On 11/29/2013 03:35 AM, tristano82(a)libero.it wrote:
Hello everybody,
i'm successful using ovirt with 16 physical node, in a FC cluster with a very
BIG dell compellent (and so expensive) enterprise storage ;)
I'm researching a new architecture for a new cluster, and i want to
understand
more better the glusterFS integration in ovirt.
GlusterFS is integrated with oVirt in two ways:
1. Use oVirt to manage gluster storage configuration options.
2. Use GlusterFS as a storage domain.
As i understand you have to install a normal physical node, with also the
glusterFS package… right ? after that you have to create a new cluster in
ovirt
, new datacenter and put in this new node. in that datacenter you can create
a
new data domain ( glusterFS ) that reside on that host. right ?
A cluster in oVirt can be configured to behave in 3 ways:
(i) virtualization only
(ii) Gluster storage only
(iii) virtualization + gluster storage
You need (ii) or (iii) to provide oVirt with the ability to perform
gluster storage configuration and management. You can also configure
gluster using its CLI and use (i) or (iii) for a glusterfs storage
domain. You can also have two clusters for (i), (ii) and manage both
using oVirt.
There are two ways in which GlusterFS can be used as a storage domain:
a) Use gluster native/fuse access with POSIXFS
b) Use the gluster native storage domain to bypass fuse (with libgfapi).
We are currently addressing an issue in libvirt
(
https://bugzilla.redhat.com/show_bug.cgi?id=1017289) to enable snapshot
support with libgfapi. Once this is addressed, we will have libgfapi
support in the native storage domain. Till then, fuse would be used with
native storage domain. You can find more details about native storage
domain here:
http://www.ovirt.org/Features/GlusterFS_Storage_Domain
and… after that ? ok i have 1 node that are also my " storage ", and if i
want
to all more compute node ? … every new compute node are a new " brick " for
glusterFS so i can expand/redundant the first one ?

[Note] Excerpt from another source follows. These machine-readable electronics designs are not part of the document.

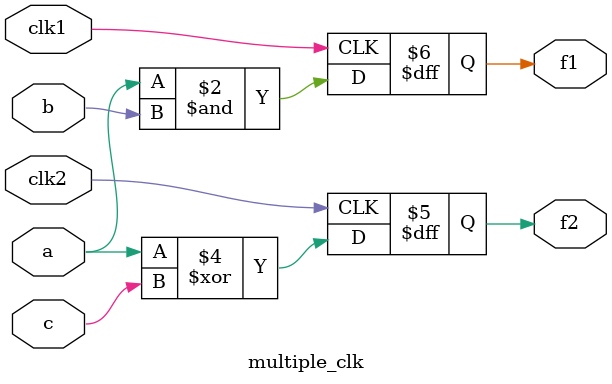
<source format=v>
module multiple_clk(clk1,clk2,a,b,c,f1,f2);
input clk1,clk2,a,b,c;
output reg f1,f2;
always @(posedge clk1)
f1 <= a&b;
always @(negedge clk2)
f2 <= a^c;
endmodule

</source>
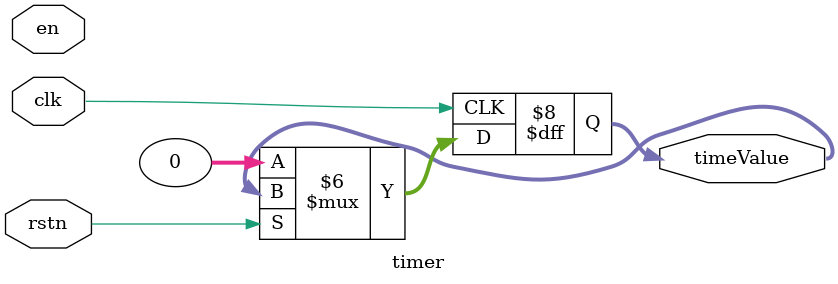
<source format=v>
`timescale 1ns / 1ps
module timer(
    input               clk,
    input               rstn,
    input               en,
    output reg [31:0]   timeValue
    );//


always @(posedge clk) begin
    if (!rstn) begin
        timeValue <= 32'd0;
    end
    else begin
        if (en) begin
            //timeValue <= timeValue + 32'd1;
            timeValue <= timeValue;
        end
        else begin
            timeValue <= timeValue;
        end
    end
end
endmodule

</source>
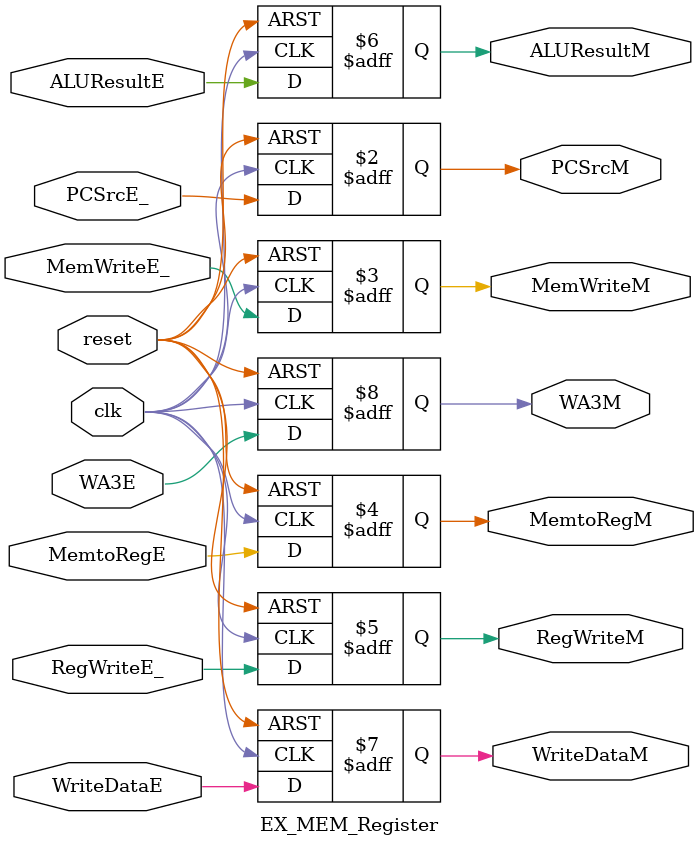
<source format=v>
module EX_MEM_Register (
    input wire clk,
    input wire reset,
    input wire PCSrcE_,
    input wire RegWriteE_,
    input wire MemWriteE_,
    input wire MemtoRegE,
    input wire ALUResultE,
    input wire WriteDataE,
    input wire WA3E,
    output reg PCSrcM,
    output reg MemWriteM,
    output reg MemtoRegM,
    output reg RegWriteM,
    output reg ALUResultM,
    output reg WriteDataM,
    output reg WA3M
);


    always @(posedge clk or posedge reset) begin
        if (reset) begin
            PCSrcM      <= 1'b0;
            MemWriteM   <= 1'b0;
            MemtoRegM   <= 1'b0;
            RegWriteM   <= 1'b0;
            ALUResultM <= 32'b0;
            WriteDataM <= 32'b0;
            WA3M <= 4'b0;
        end
        else begin
            PCSrcM      <= PCSrcE_;
            MemWriteM   <= MemWriteE_;
            MemtoRegM   <= MemtoRegE;
            RegWriteM   <= RegWriteE_;
            ALUResultM <= ALUResultE;
            WriteDataM <= WriteDataE;
            WA3M <= WA3E; 
            
        end
    end

endmodule

</source>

If you are having separate compute/virtualization and storage clusters,
you would not be required to create bricks on your compute nodes.
However if you are using a single cluster for both compute and storage
(as in iii above), you need not necessarily have bricks on all compute
nodes.
HTH,
Vijay
i don't have the architecture very clear in my mind, and the documentation
don't clarify the final architecture for this type of usage.